- Vyara Location in Gujarat, India Vyara Vyara (India)
- Coordinates: 21°07′N 73°24′E﻿ / ﻿21.12°N 73.4°E
- Country: India
- State: Gujarat
- District: Tapi

Government
- • Body: Nagar Palika
- Elevation: 69 m (226 ft)

Population (2011)
- • Total: 50,789

Languages
- • Official: Gujarati, Hindi
- Time zone: UTC+5:30 (IST)
- PIN CODE: 394650
- Area code: 02626
- Vehicle registration: GJ - 26
- Website: tapi.nic.in

= Vyara =

Vyara is a town and the district headquarters of the Tapi district in the Indian state of Gujarat. It is 65 kilometres from Surat.

==Demographics==
As of 2001 India census, Vyara had a population of 36,213. Males constitute 49% of the population and females 51%. Vyara has an average literacy rate of 74%, higher than the national average of 59.5%: male literacy is 78%, and female literacy is 69%. In Vyara, 8% of the population is under 6 years of age. In Vyara district, 39% population belongs from Scheduled Tribe and 2.4% population belongs from Scheduled Castes. Dhodia, Gamit, Chaudhari, Vasava, Konkani, Brahmin, Jain, Sindhi, Bhoy, Christian, Muslim and Parsi population lives in the district.

==Geography==
Vyara is located at . 65 km away from Surat on nh6. It has an average elevation of 69 metres (226 feet).

==History==
Vyara town was ruled by Gaekwads of the Princely State of Baroda during 1721 until 1949 when it joined the Indian union, the region also lied under Princely State of Bansda during its reign in 1781 and was acceded to India on 10 June 1948.

Vyara is the birthplace of Amarsingh Chaudhry, the ex-Chief Minister of Gujarat State.

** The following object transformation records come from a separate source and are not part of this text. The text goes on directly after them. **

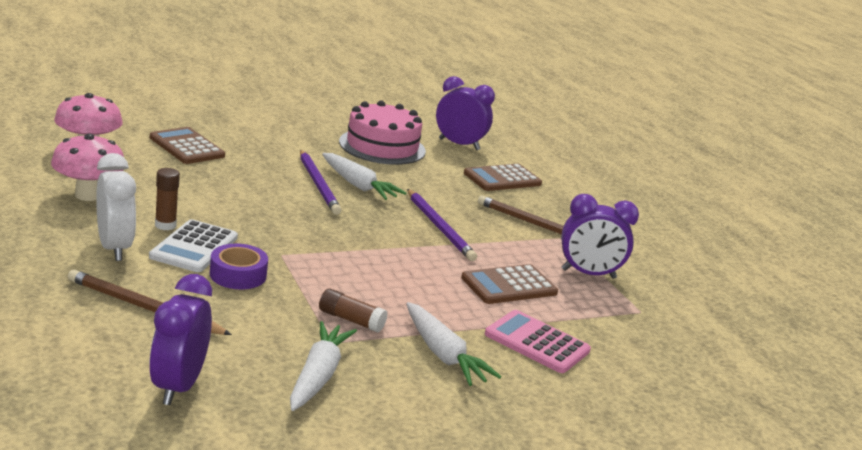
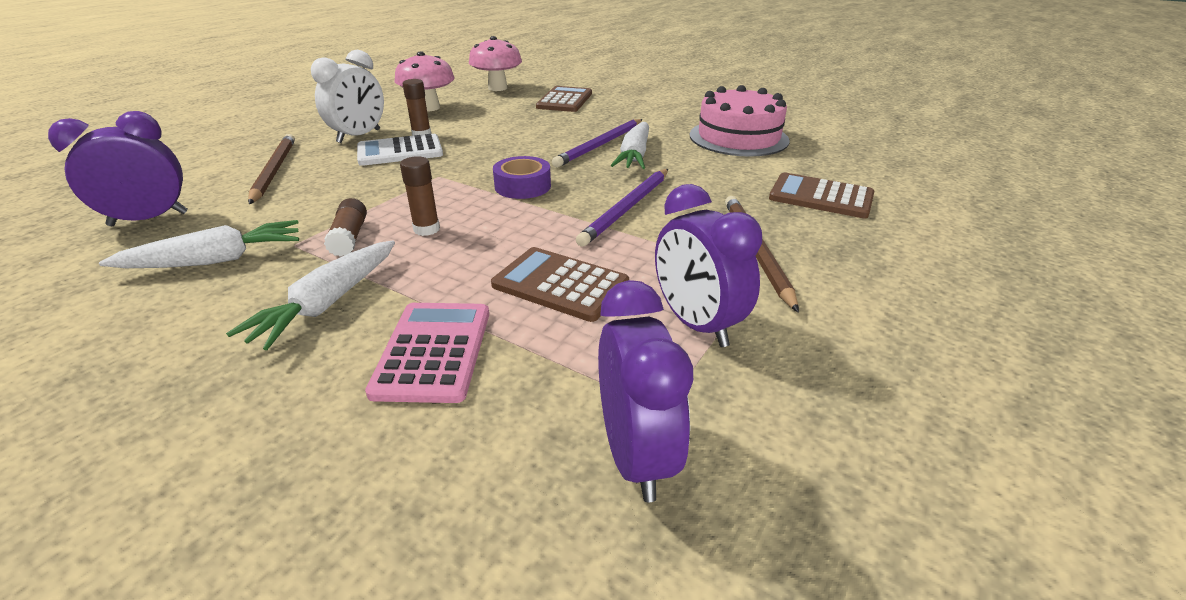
camera: 60 degrees right, 10 degrees up
purple tape [210,244,268,289] -> purple tape moved to [493,156,551,199]
purple clock [436,76,495,150] -> purple clock moved to [598,280,693,502]
none -> brown glue stick [400,156,440,236]

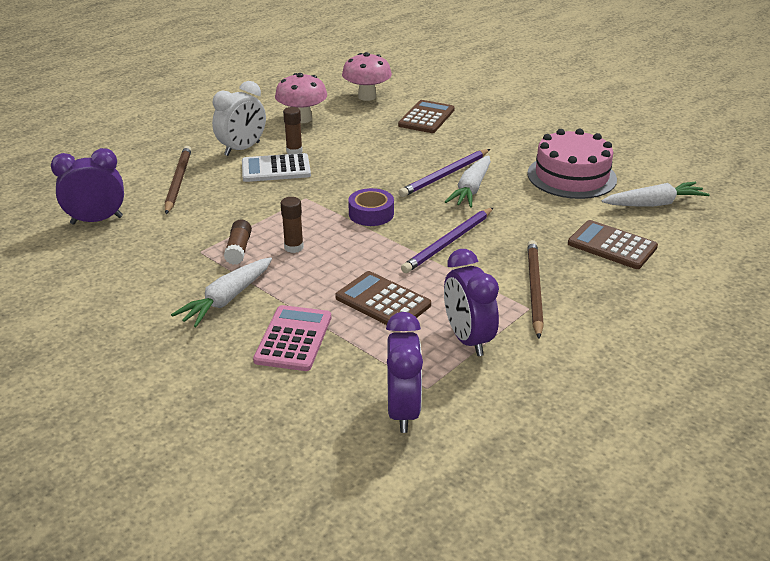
camera: 10 degrees right, 0 degrees up
white carrot [99,220,299,268] -> white carrot moved to [602,182,710,207]

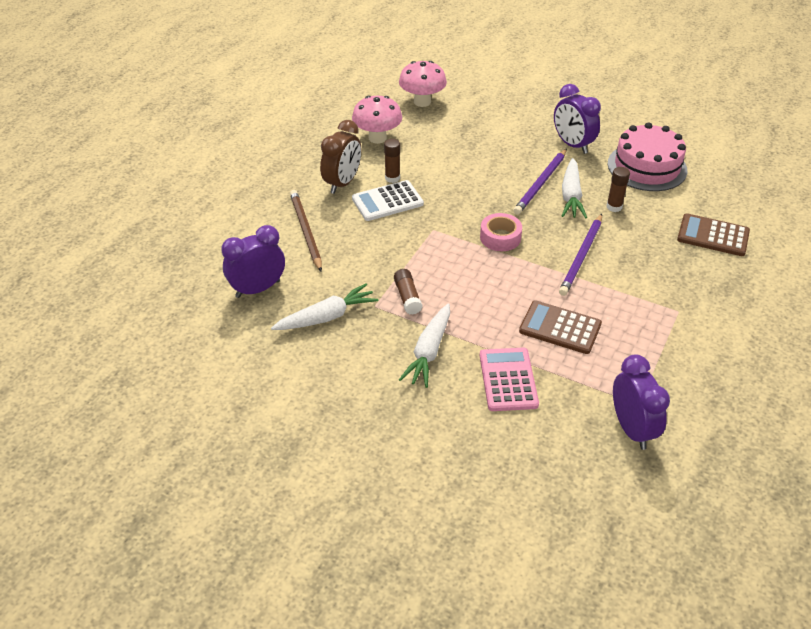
camera: 15 degrees left, 10 degrees up
white clock [212,81,266,156] -> brown clock [320,120,361,194]
brown glue stick [281,197,304,253] -> brown glue stick moved to [607,167,630,212]
purple tape [348,188,394,226] -> pink tape [480,213,522,251]
brown calculator [398,100,455,133] -> none
purple clock [444,249,499,356] -> purple clock moved to [554,84,601,154]
brown pencil [527,240,544,339] -> none
white carrot [602,182,710,207] -> white carrot moved to [271,284,378,330]

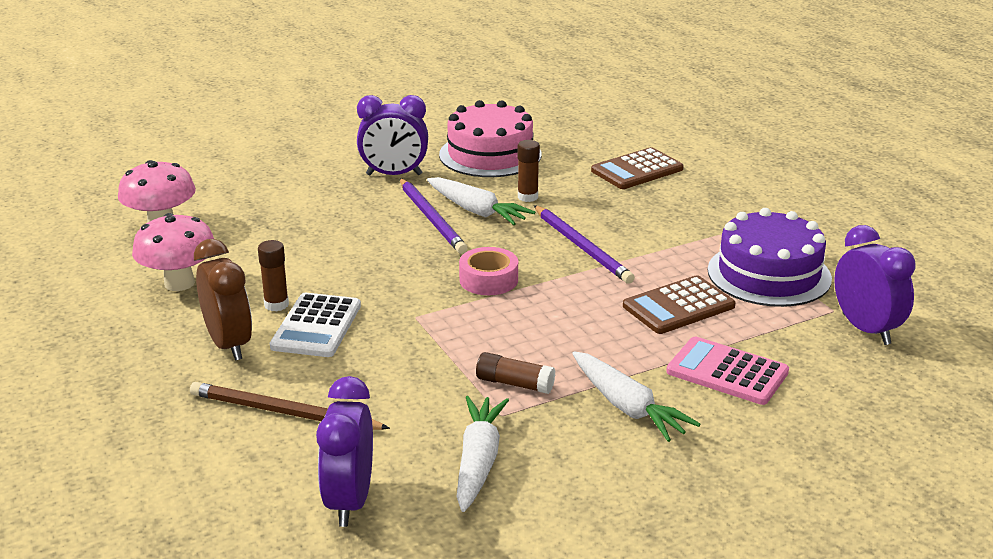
camera: 55 degrees left, 15 degrees down
purple clock [613,354,670,450] -> purple clock turned 45 degrees clockwise [834,225,916,345]
none -> purple cake [708,208,832,307]

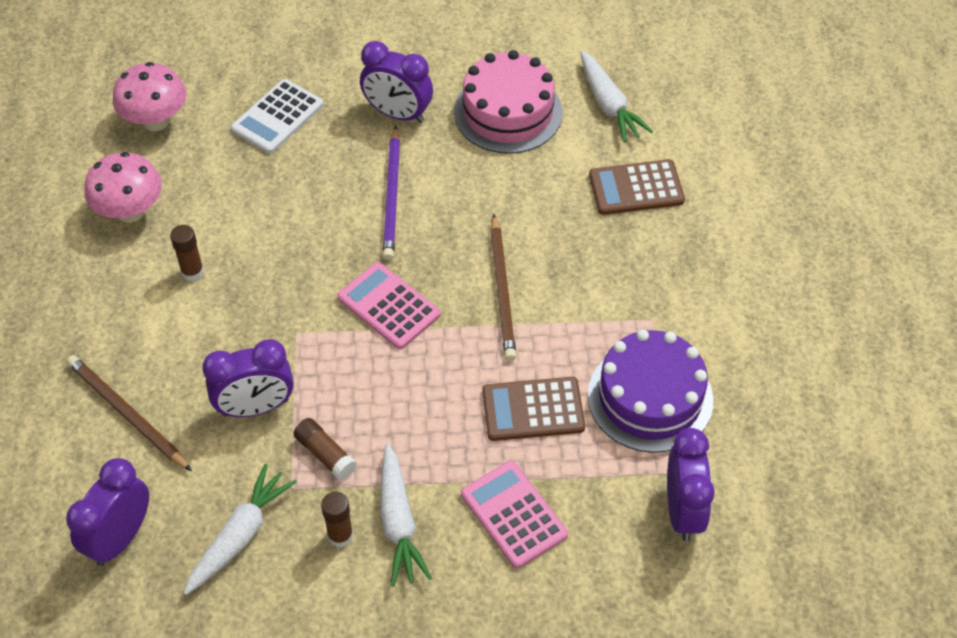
camera: 25 degrees right, 25 degrees up
brown clock [194,239,252,361] -> none
white calculator [270,293,361,357] -> white calculator moved to [231,79,324,154]
white carrot [427,177,535,225] -> white carrot moved to [580,51,653,143]
pink tape [459,247,518,295] -> pink calculator [337,262,441,349]
brown glue stick [517,140,540,202] -> brown glue stick moved to [321,492,353,547]
purple pencil [534,205,635,284] -> brown pencil [490,214,516,361]
none -> purple clock [202,339,294,417]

Vyara has many attractive natural places to visit across town and in city like Jalvatika Garden, Gaytri mandir, Vyara fort, Mayadevi Waterfall Temple, Padamdugri, Mahal Camp, Gaumukh, Ukai Dam, Unai, Kakrapar Dam, Jankivan and River Front inaugurated in 2018.

==Transport==

===Bus===
Vyara has two bus stands, one is the old bus stand and the other is the new one which is situated on Station Road. Vyara is well connected through buses of GSRTC and other travel agencies.

==== Available Bus Services ====
1. State Transport Bus Service
2. Inter-City Bus Service

===Air===
Surat International Airport located in Surat is 75 km away from Vyara, providing both domestic and international flights.

Chhatrapati Shivaji International Airport located in Mumbai is major international airport nearest from vyara.

===Rail===
Vyara is well connected to other major cities of the India via regular trains.